**** DATA RECORDS

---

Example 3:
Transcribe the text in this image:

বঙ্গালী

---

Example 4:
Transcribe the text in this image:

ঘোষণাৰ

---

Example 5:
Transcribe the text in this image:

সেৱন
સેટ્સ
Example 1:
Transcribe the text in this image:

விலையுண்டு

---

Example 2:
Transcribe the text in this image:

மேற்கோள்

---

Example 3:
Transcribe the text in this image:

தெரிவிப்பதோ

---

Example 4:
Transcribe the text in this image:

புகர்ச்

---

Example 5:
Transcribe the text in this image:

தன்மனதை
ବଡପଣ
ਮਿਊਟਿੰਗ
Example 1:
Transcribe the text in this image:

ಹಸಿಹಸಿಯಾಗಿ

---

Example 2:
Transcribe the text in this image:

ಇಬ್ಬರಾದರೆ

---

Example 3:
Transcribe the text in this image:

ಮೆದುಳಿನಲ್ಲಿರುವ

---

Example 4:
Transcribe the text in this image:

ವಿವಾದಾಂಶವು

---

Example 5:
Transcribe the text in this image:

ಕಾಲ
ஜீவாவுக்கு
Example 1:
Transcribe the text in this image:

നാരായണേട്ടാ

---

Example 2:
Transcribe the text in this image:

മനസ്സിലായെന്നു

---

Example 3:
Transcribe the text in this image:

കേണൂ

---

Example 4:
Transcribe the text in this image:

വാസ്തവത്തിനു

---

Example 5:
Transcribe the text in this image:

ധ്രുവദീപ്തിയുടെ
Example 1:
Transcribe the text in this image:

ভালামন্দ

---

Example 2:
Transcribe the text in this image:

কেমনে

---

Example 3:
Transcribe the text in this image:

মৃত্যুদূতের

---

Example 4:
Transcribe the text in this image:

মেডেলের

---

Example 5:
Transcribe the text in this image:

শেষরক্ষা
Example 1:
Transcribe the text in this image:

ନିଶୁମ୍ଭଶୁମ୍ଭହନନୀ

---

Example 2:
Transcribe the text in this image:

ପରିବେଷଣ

********

→ **PROBLEM DETAILS**:
Each line above should be copied exactly, with no line missing.

→ **ANSWER SECTION**:
---

Example 3:
Transcribe the text in this image:

বঙ্গালী

---

Example 4:
Transcribe the text in this image:

ঘোষণাৰ

---

Example 5:
Transcribe the text in this image:

সেৱন
સેટ્સ
Example 1:
Transcribe the text in this image:

விலையுண்டு

---

Example 2:
Transcribe the text in this image:

மேற்கோள்

---

Example 3:
Transcribe the text in this image:

தெரிவிப்பதோ

---

Example 4:
Transcribe the text in this image:

புகர்ச்

---

Example 5:
Transcribe the text in this image:

தன்மனதை
ବଡପଣ
ਮਿਊਟਿੰਗ
Example 1:
Transcribe the text in this image:

ಹಸಿಹಸಿಯಾಗಿ

---

Example 2:
Transcribe the text in this image:

ಇಬ್ಬರಾದರೆ

---

Example 3:
Transcribe the text in this image:

ಮೆದುಳಿನಲ್ಲಿರುವ

---

Example 4:
Transcribe the text in this image:

ವಿವಾದಾಂಶವು

---

Example 5:
Transcribe the text in this image:

ಕಾಲ
ஜீவாவுக்கு
Example 1:
Transcribe the text in this image:

നാരായണേട്ടാ

---

Example 2:
Transcribe the text in this image:

മനസ്സിലായെന്നു

---

Example 3:
Transcribe the text in this image:

കേണൂ

---

Example 4:
Transcribe the text in this image:

വാസ്തവത്തിനു

---

Example 5:
Transcribe the text in this image:

ധ്രുവദീപ്തിയുടെ
Example 1:
Transcribe the text in this image:

ভালামন্দ

---

Example 2:
Transcribe the text in this image:

কেমনে

---

Example 3:
Transcribe the text in this image:

মৃত্যুদূতের

---

Example 4:
Transcribe the text in this image:

মেডেলের

---

Example 5:
Transcribe the text in this image:

শেষরক্ষা
Example 1:
Transcribe the text in this image:

ନିଶୁମ୍ଭଶୁମ୍ଭହନନୀ

---

Example 2:
Transcribe the text in this image:

ପରିବେଷଣ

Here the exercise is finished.